What the task requires:
Reproduce word for word, from the entries below, the line with "camera: 55 degrees right, 0 degrees up", the line with "(813, 476) = (495, 368): white", and every line between them, and nothing more.

Extracted entries:
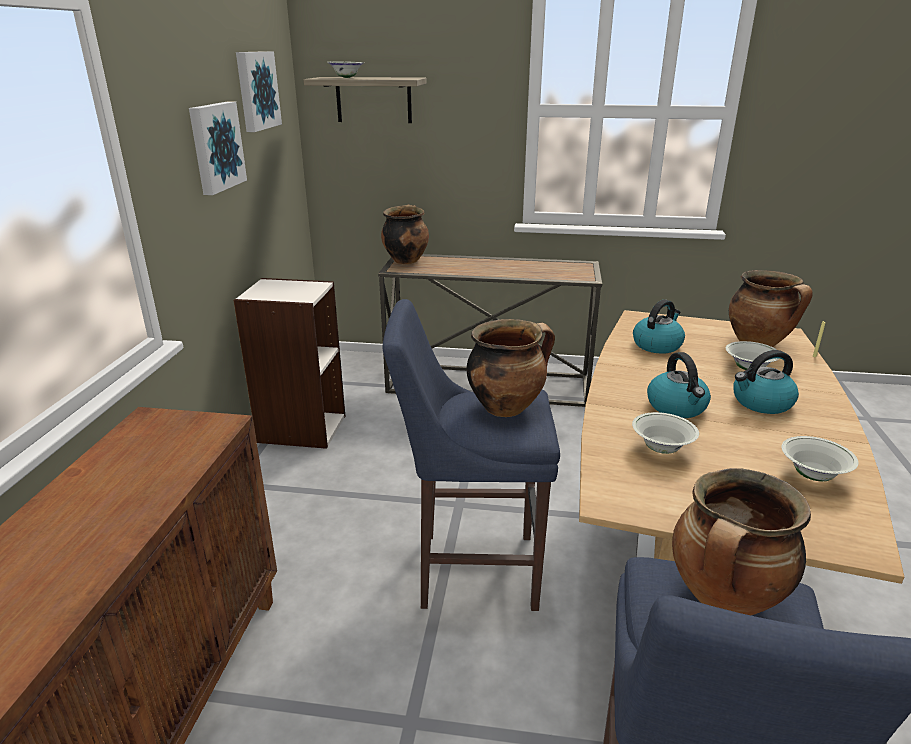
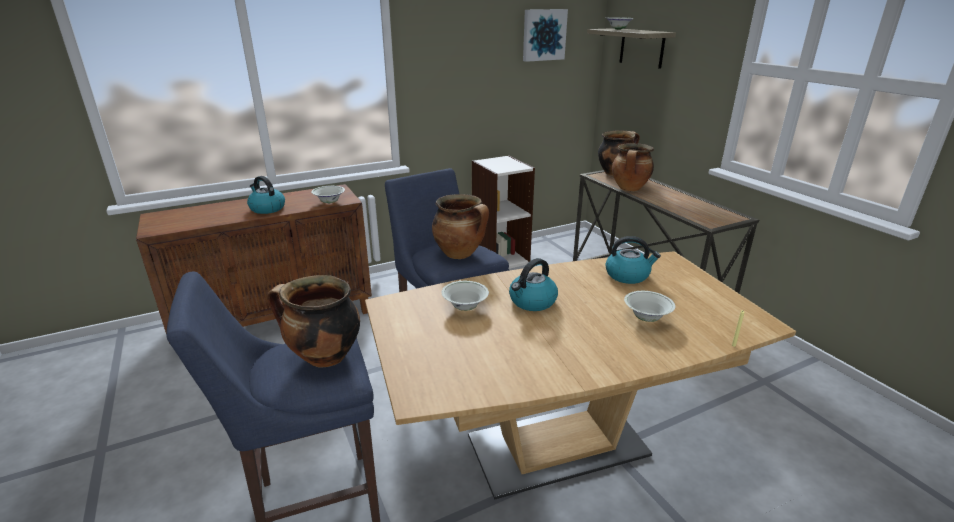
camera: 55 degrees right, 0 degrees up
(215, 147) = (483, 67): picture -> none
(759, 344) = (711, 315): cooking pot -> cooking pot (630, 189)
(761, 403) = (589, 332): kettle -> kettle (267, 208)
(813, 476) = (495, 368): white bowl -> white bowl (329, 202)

--

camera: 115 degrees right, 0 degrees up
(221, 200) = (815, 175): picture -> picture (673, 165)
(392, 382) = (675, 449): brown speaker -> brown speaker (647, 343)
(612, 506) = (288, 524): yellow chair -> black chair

Expected output:
camera: 55 degrees right, 0 degrees up
(215, 147) = (483, 67): picture -> none
(759, 344) = (711, 315): cooking pot -> cooking pot (630, 189)
(761, 403) = (589, 332): kettle -> kettle (267, 208)
(813, 476) = (495, 368): white bowl -> white bowl (329, 202)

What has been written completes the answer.